Guy Carpenter's Priebe hopes one of the few silver linings to arise out of the pandemic will be greater consumer awareness about the need for insurance products.
“But I fear that if people aren't getting coverage for this event it may end up making them more cynical and leery of insurance. That's why it's important—now more than ever—that we are very clear about what is covered, what isn't and make sure there are no surprises for consumers,” he said.
Clearly the path forward is one that will be different; we won't return to where we were before. But we are headed in a new, improved and more effective innovative direction.
David Priebe
Guy Carpenter
The Road Ahead
March marks the one-year anniversary of the World Health Organization declaring COVID-19 a pandemic, and companies are anxiously looking ahead to a post-COVID world.
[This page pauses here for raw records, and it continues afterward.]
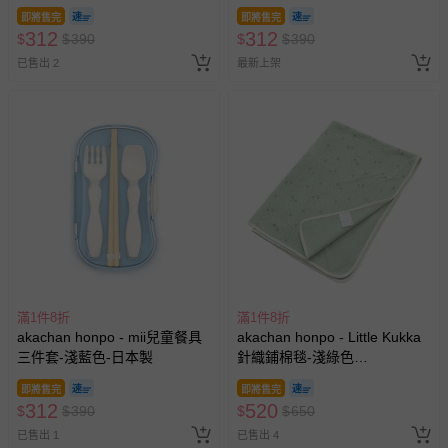
即將售完
即將售完
312
312
$
$
390
$
$
390
已售出 2
最新上架
滿1件8折
滿1件8折
akachan honpo - mii兒童餐具
akachan honpo - Little Kukka
三件套-淺藍色-日本製
針織鋪棉毯-淺綠色
(70cmX100cm)
即將售完
即將售完
312
520
$
$
390
$
$
650
已售出 1
已售出 4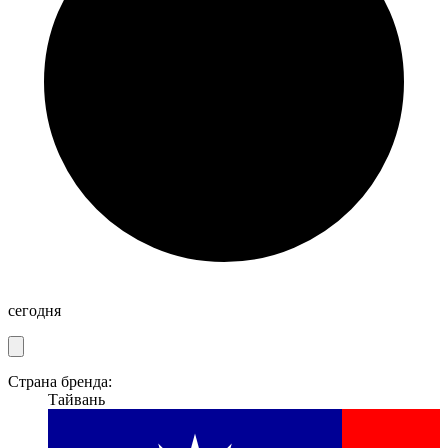
сегодня
Страна бренда:
Тайвань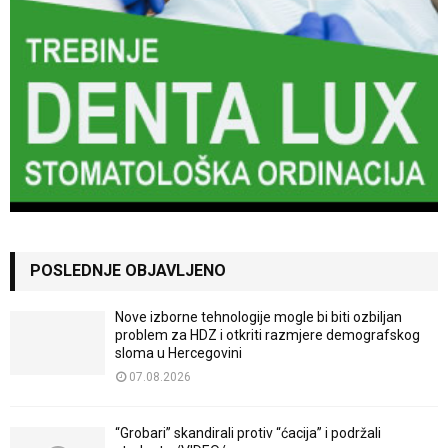
POSLEDNJE OBJAVLJENO
Nove izborne tehnologije mogle bi biti ozbiljan
problem za HDZ i otkriti razmjere demografskog
sloma u Hercegovini
07.08.2026
“Grobari” skandirali protiv “ćacija” i podržali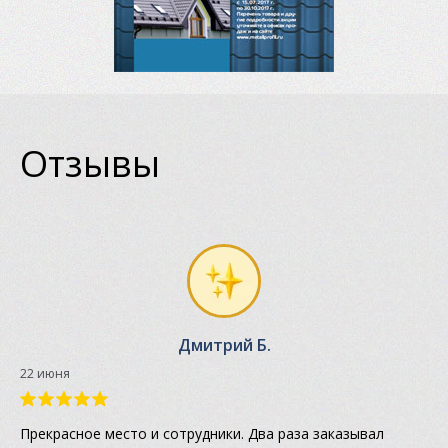
Отзывы
Дмитрий Б.
22 июня
Прекрасное место и сотрудники. Два раза заказывал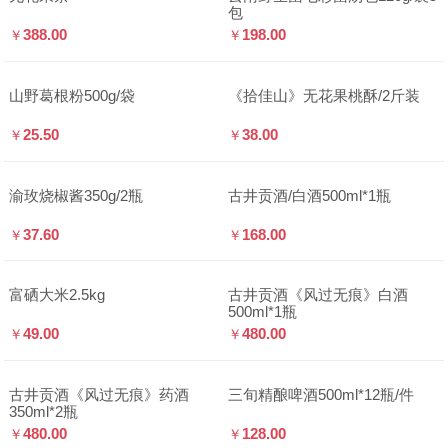
包
388.00
198.00
￥
￥
山野葛根粉500g/袋
《拾佳山》无花果桃酥/2斤装
25.50
38.00
￥
￥
渝玫烧椒酱350g/2瓶
古井贡酒/白酒500ml*1瓶
37.60
168.00
￥
￥
富硒大米2.5kg
古井贡酒《风过无痕》白酒
500ml*1瓶
49.00
480.00
￥
￥
古井贡酒《风过无痕》药酒
三旬精酿啤酒500ml*12瓶/件
350ml*2瓶
480.00
128.00
￥
￥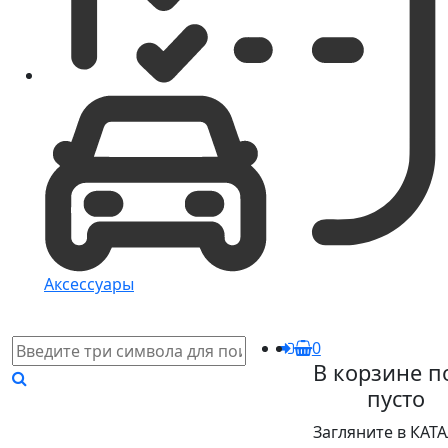
Аксессуары
0
В корзине п
пусто
Загляните в КАТ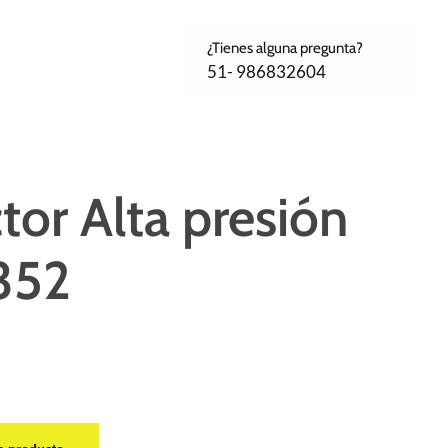
¿Tienes alguna pregunta?
51- 986832604
tor Alta presión
352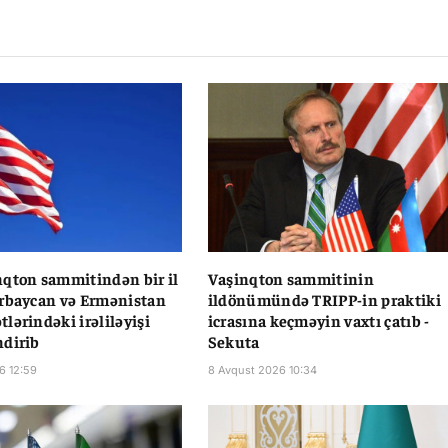
Li
qton sammitindən bir il
Vaşinqton sammitinin
rbaycan və Ermənistan
ildönümündə TRIPP-in praktiki
lərindəki irəliləyişi
icrasına keçməyin vaxtı çatıb -
dirib
Sekuta
6 12:59
8 Avqust 2026 10:34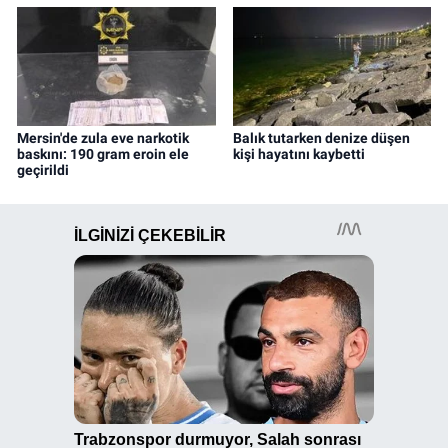
Mersin'de zula eve narkotik
Balık tutarken denize düşen
baskını: 190 gram eroin ele
kişi hayatını kaybetti
geçirildi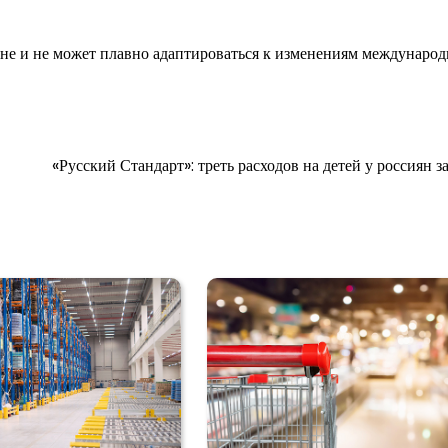
цене и не может плавно адаптироваться к изменениям междунаро
«Русский Стандарт»: треть расходов на детей у россиян з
Priebe expects that world to be filled with new risks, emerging technologies, some coverage issues that are yet to be decided and continued transformation around public-private partnerships created to address systemic risk posed by the pandemic and future events.
“The industry has already been taking steps to address those changes but the speed of change is now accelerating and from what I've seen, people are ready to embrace that speed of change and quickly adopt new technologies that deliver greater efficiency and customer experience,” he said. “While we're not through the end of the tunnel yet, at least we see the light at the end and so far have managed through it extremely well.”
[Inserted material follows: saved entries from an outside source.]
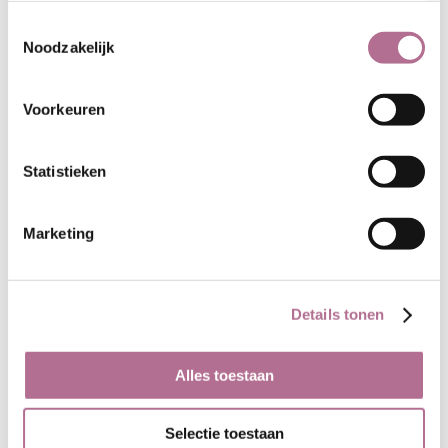
Toestemmingsselectie
Herkomst van het materiaal
Noodzakelijk
Het garen is gesponnen van wol
van het IJslandse schaap, dat
waarschijnlijk afstamt van de
Voorkeuren
schapen die er in de negende
eeuw door kolonisten
Statistieken
(Noormannen) werden
geïntroduceerd. De IJslandse wol is
tweelagig: wol uit de ondervacht van
Marketing
het schaap (fijn, zacht, isolerend) en
wol van de bovenvacht (glad, lang,
sterk en waterafstotend). De wol is
Details tonen
in IJsland gewassen en gesponnen.
Ecologie
Alles toestaan
Voor het wassen van de wol wordt
het zachte IJslandse geiserwater
Selectie toestaan
gebruikt. Het verven van de garens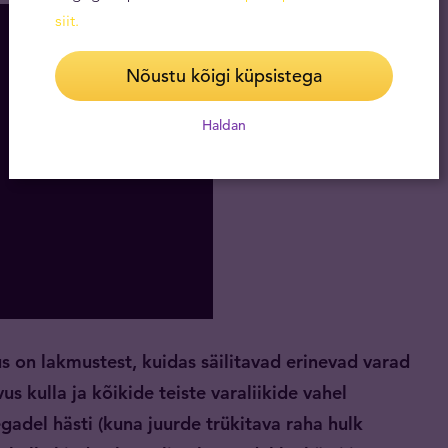
siit
.
Nõustu kõigi küpsistega
Haldan
s on lakmustest, kuidas
säilitavad
erinevad varad
us kulla ja kõikide teiste varaliikide vahel
egadel hästi (kuna juurde trükitava raha hulk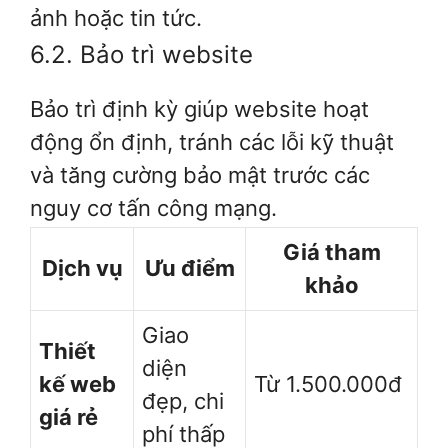
ảnh hoặc tin tức.
6.2. Bảo trì website
Bảo trì định kỳ giúp website hoạt
động ổn định, tránh các lỗi kỹ thuật
và tăng cường bảo mật trước các
nguy cơ tấn công mạng.
Giá tham
Dịch vụ
Ưu điểm
khảo
Giao
Thiết
diện
kế web
Từ 1.500.000đ
đẹp, chi
giá rẻ
phí thấp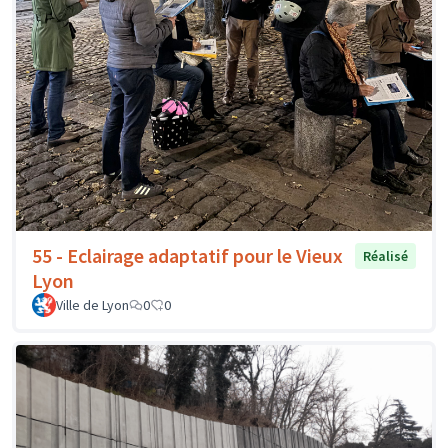
55 - Eclairage adaptatif pour le Vieux
Réalisé
Lyon
Ville de Lyon
0
0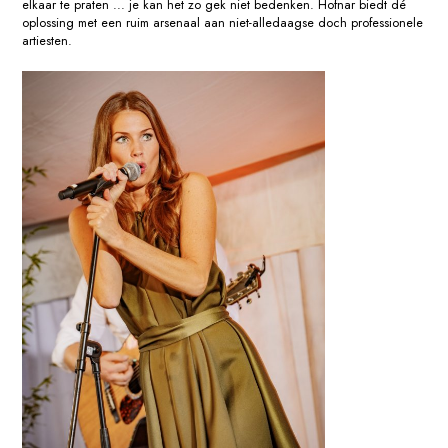
elkaar te praten ... je kan het zo gek niet bedenken. Hofnar biedt dé
oplossing met een ruim arsenaal aan niet-alledaagse doch professionele
artiesten.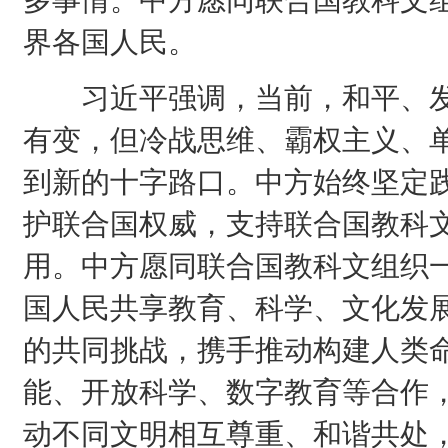
多事情。中方愿同联合国教科文
界各国人民。
习近平强调，当前，和平、发
有变，但冷战思维、霸权主义、
到新的十字路口。中方始终坚定
护联合国权威，支持联合国教科
用。中方愿同联合国教科文组织
国人民共享教育、科学、文化发
的共同挑战，携手推动构建人类
能、开放科学、数字教育等合作
动不同文明相互尊重、和谐共处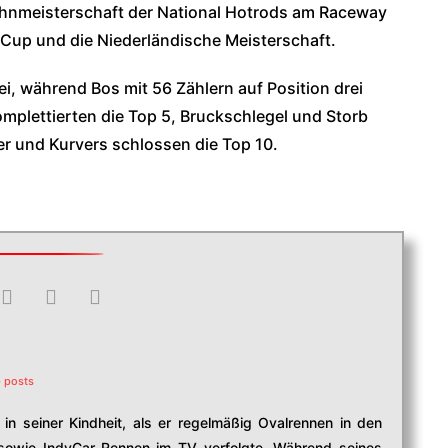
ahnmeisterschaft der National Hotrods am Raceway
Cup und die Niederländische Meisterschaft.
i, während Bos mit 56 Zählern auf Position drei
plettierten die Top 5, Bruckschlegel und Storb
er und Kurvers schlossen die Top 10.
 posts
in seiner Kindheit, als er regelmäßig Ovalrennen in den
owie IndyCar-Rennen im TV verfolgte. Während seines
Many company executives expect that over the next five years COVID-19 will fundamentally change the way they do business, and 85% anticipate it will have a lasting impact on their customers' needs and wants, according to a September 2020 Six Paths Consulting study.
Are companies ready? Only 21% of respondents believe they have the expertise, resources and commitment to successfully pursue new growth, and two-thirds expect the pandemic will be the most challenging moment in their executive careers.
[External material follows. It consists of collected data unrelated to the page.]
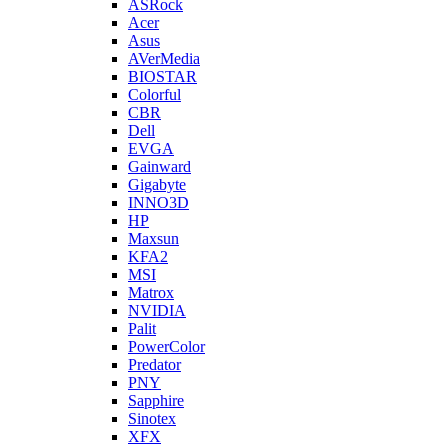
ASRock
Acer
Asus
AVerMedia
BIOSTAR
Colorful
CBR
Dell
EVGA
Gainward
Gigabyte
INNO3D
HP
Maxsun
KFA2
MSI
Matrox
NVIDIA
Palit
PowerColor
Predator
PNY
Sapphire
Sinotex
XFX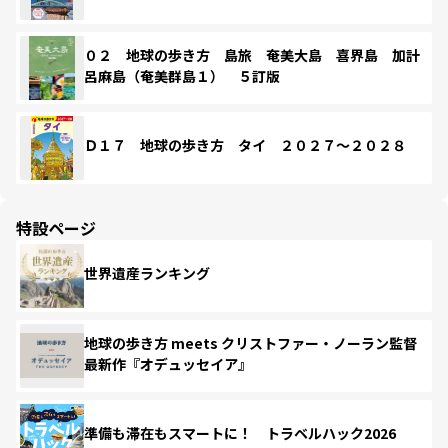
０２ 地球の歩き方 島旅 奄美大島 喜界島 加計
呂麻島（奄美群島１） ５訂版
Ｄ１７ 地球の歩き方 タイ ２０２７～２０２８
特設ページ
世界遺産ランキング
地球の歩き方 meets クリストファー・ノーラン監督
最新作『オデュッセイア』
準備も滞在もスマートに！ トラベルハック2026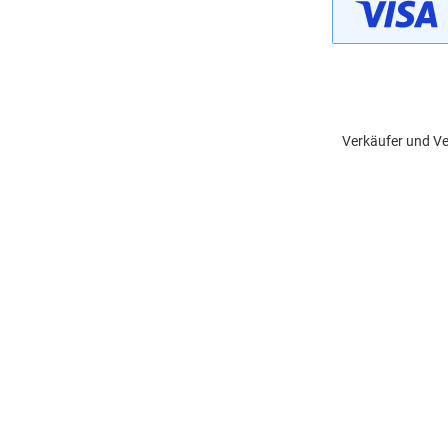
Verkäufer und Ve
But University of South Carolina's Hartwig is confident those in the insurance industry are up to the challenge and will continue making what he calls “accelerated evolutions.” He said that's different from “transformations” because insurers are still in the midst of experimenting with new and different operating models.
Hartwig expects some of those models to be proven successful. Others will not. “Insurance is a highly competitive business, so only those evolutionary strategies that are successful will come to define how the industry is ultimately transformed,” he said.
While Hartwig said the first two decades of the 21st century were quite tumultuous, he anticipates the coming years could also bring more unprecedented challenges. “However, what COVID-19 demonstrated unequivocally for the first time is that insurers can rapidly harness and adapt technology in ways that assure not only their future viability but an ability to grow profitability amid a rapidly shifting landscape of risk.”
As Priebe looks to the future, he's excited about what lies ahead and expects those in the industry to emerge from the pandemic “far better as individuals,” he said.
“Clearly the path forward is one that will be different; we won't return to where we were before,” he said. “But we are headed in a new, improved and more effective innovative direction.”